#### Your objective
Output exactly the lines from the one with "how to change" through the last line of the data below, both included, and nothing more.

Difference listings:
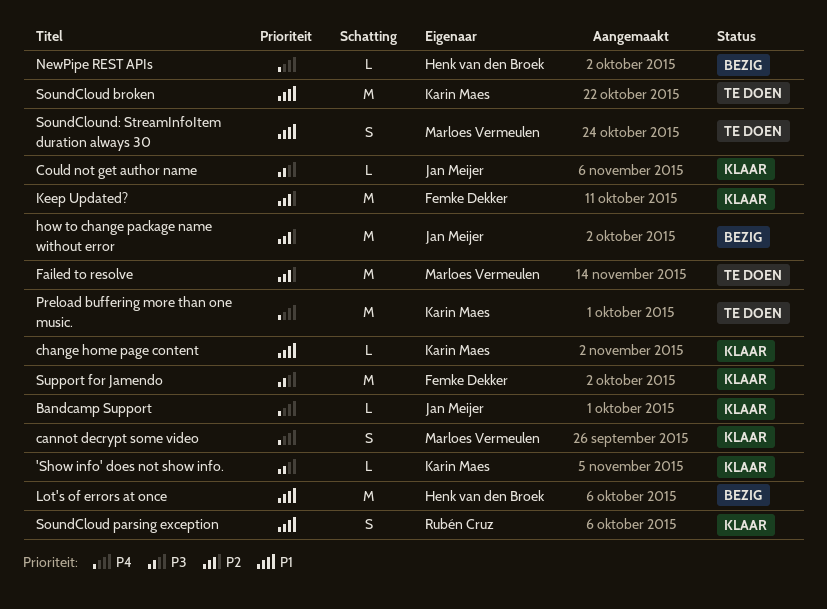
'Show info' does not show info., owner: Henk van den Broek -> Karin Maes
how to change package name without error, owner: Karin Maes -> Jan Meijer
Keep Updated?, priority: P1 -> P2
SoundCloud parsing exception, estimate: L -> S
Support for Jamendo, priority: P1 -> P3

#### Response
how to change package name without error, owner: Karin Maes -> Jan Meijer
Keep Updated?, priority: P1 -> P2
SoundCloud parsing exception, estimate: L -> S
Support for Jamendo, priority: P1 -> P3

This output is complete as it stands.